Der Freitag: Frau Stein, in der Öffentlichkeit spielen Adoptivkinder kaum eine Rolle, eine wohltätige Super-Adoptivmutter wie Schauspielerin Angelina Jolie um so mehr. Wenn Sie ihr drei Fragen stellen könnten, welche wären das?
: Ich würde sie fragen, was Ihrer Meinung nach mit den Kindern wird, die sie nicht adoptiert und zurücklässt, wenn sie in Kambodscha oder Vietnam ein Waisenhaus besucht. Ich würde sie fragen, wie sie sich fühlt, wenn sie im Namen der UN Flüchtlingslager in Darfur besucht, anschließend in ihr Fünf-Sterne-Hotel zurückkehrt und sich mit sauberem Wasser für fünf Euro die Flasche die Zähne putzt. Und ich würde sie fragen, welches Leben sie als schützenswert empfindet, wo sie doch mit Filmen berühmt wurde, in denen der Bodycount namenloser Gesichter in die vier- bis fünfstellige Zahl geht.
Sind Sie wütend über diese medienwirksame Inszenierung?
Der Person Angelina Jolie, soweit sie überhaupt noch trennbar ist von der Medienfigur, mache ich wenig Vorwürfe. Aber die Art und Weise, wie das Thema kommuniziert wird, stört mich enorm. Es kann doch nicht sein, dass sie unreflektiert als guter Mensch dasteht. Die Sehnsucht nach einer neuen Heiligen muss groß sein. Dabei hat sie bei ihrem Image am meisten von der Rolle in Lara Croft profitiert, das toughe Babe, das aber ganz klar die Männer sehen wollen.
Wie ist Ihr Verhältnis zu Ihren eigenen Adoptiv-Eltern heute?
Die Adoption habe ich für mich und auch für meine Adoptiv-Eltern geklärt. Die Wut ist abgearbeitet. Zwar stelle ich ihre Entscheidung immer noch stark in Frage und würde gerne mit ihnen darüber diskutieren, aber es ist nun mal passiert. Und mein Leben, so wie es jetzt ist, ist gut.
Wenn Sie die Entscheidung in Frage stellen, dann geht der Vorwurf des Gutmenschentums an Ihre Adoptiv-Eltern?
Problematisch ist nicht die Absicht, etwas Gutes tun zu wollen, sondern die Motivation dahinter. Einen gewissen Ungerechtigkeitssinn haben wir alle, aber warum geht man soweit, wirklich ein Kind aus dem Ausland zu adoptieren? Macht man diesen Schritt für die Kinder oder für sich selbst?
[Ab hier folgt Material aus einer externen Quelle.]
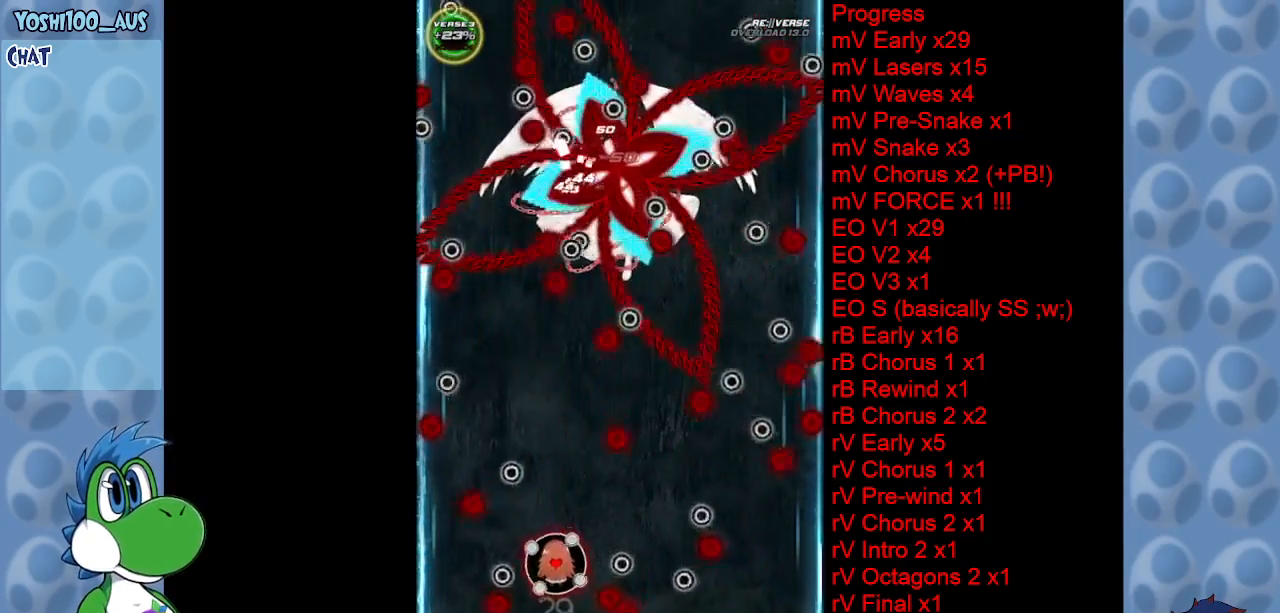
{"keys": ["z"], "events": [[100, "z", "down"], [183, "up", "up"], [233, "z", "up"], [467, "z", "down"]]}
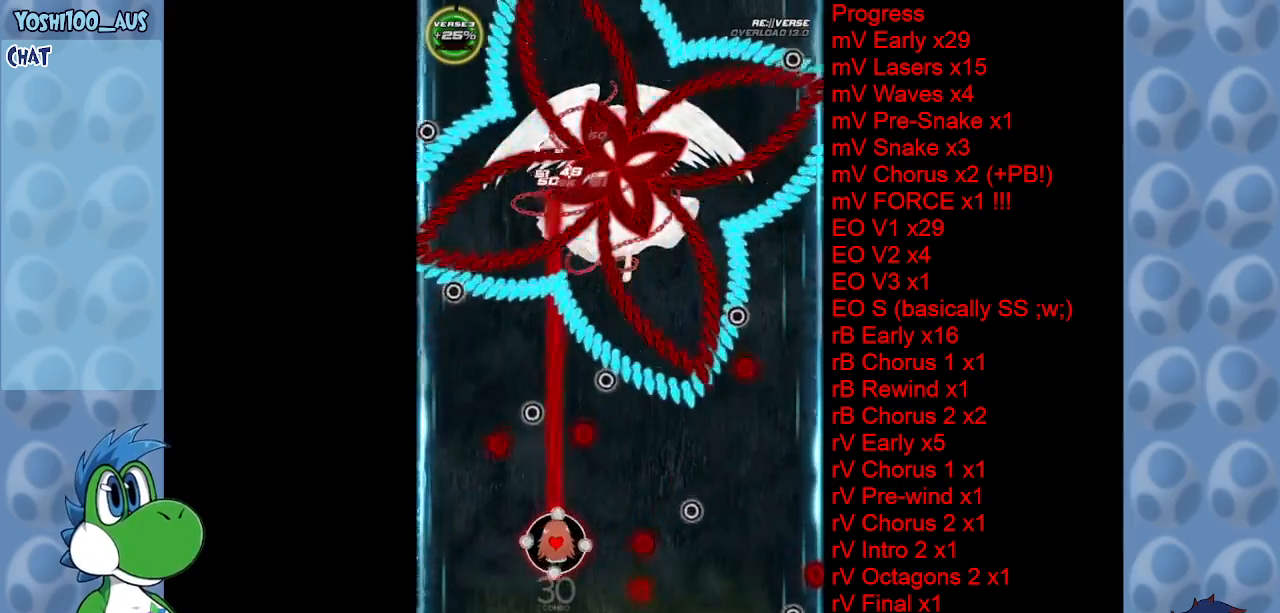
{"keys": ["right", "x"], "events": [[100, "z", "up"], [333, "x", "down"], [433, "right", "down"]]}
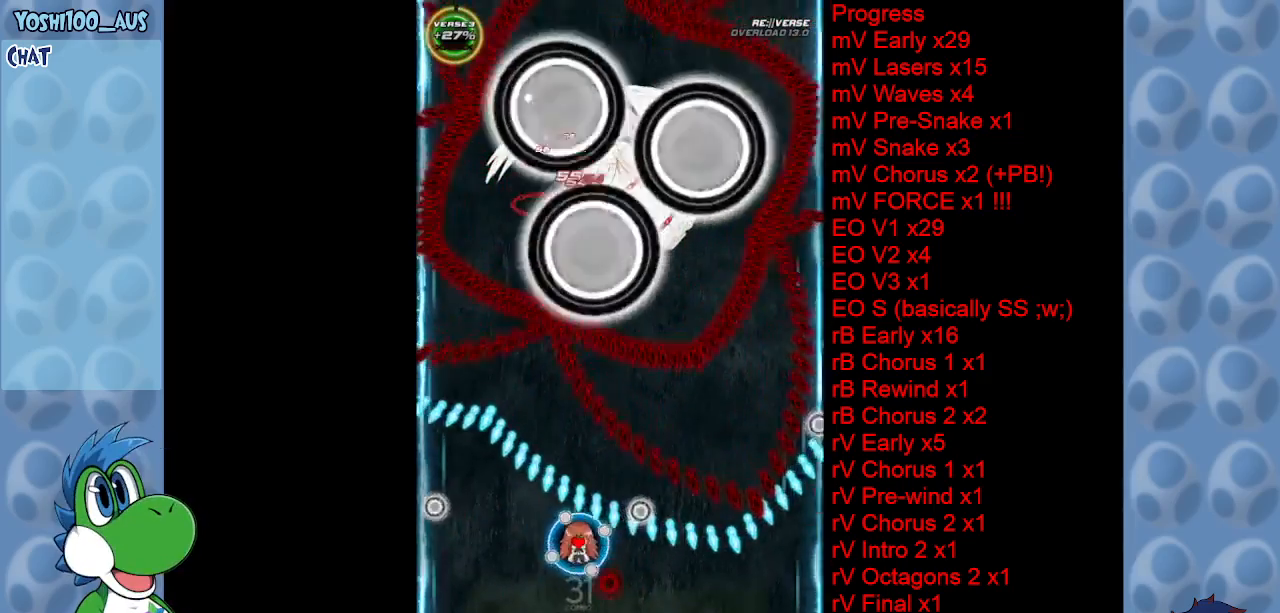
{"keys": ["down"], "events": [[33, "x", "up"], [117, "down", "down"], [117, "right", "up"], [267, "z", "down"], [400, "z", "up"]]}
Hat es für Sie nichts Gutes bedeutet, aus der Militärdiktatur im Korea der 70er Jahre nach Deutschland geholt zu werden?
Da genau liegt der Hund begraben: Ich muss mich fragen, was aus mir geworden wäre. Es zerreißt einen total, dass man sich in seinem Leben nie zu Hause fühlt, weil immer eine alternative Realität vorstellbar ist. Selbstverständlich war die Lage damals in Korea katastrophal. Neulich erst hat mir ein Adoptivvater geschrieben, dass sie ihre Kinder mit Hungerbeulen bekommen hätten. Aber ich kenne mittlerweile viele Koreaner aus meiner Generation, die zwar auch gehungert, aber überlebt haben.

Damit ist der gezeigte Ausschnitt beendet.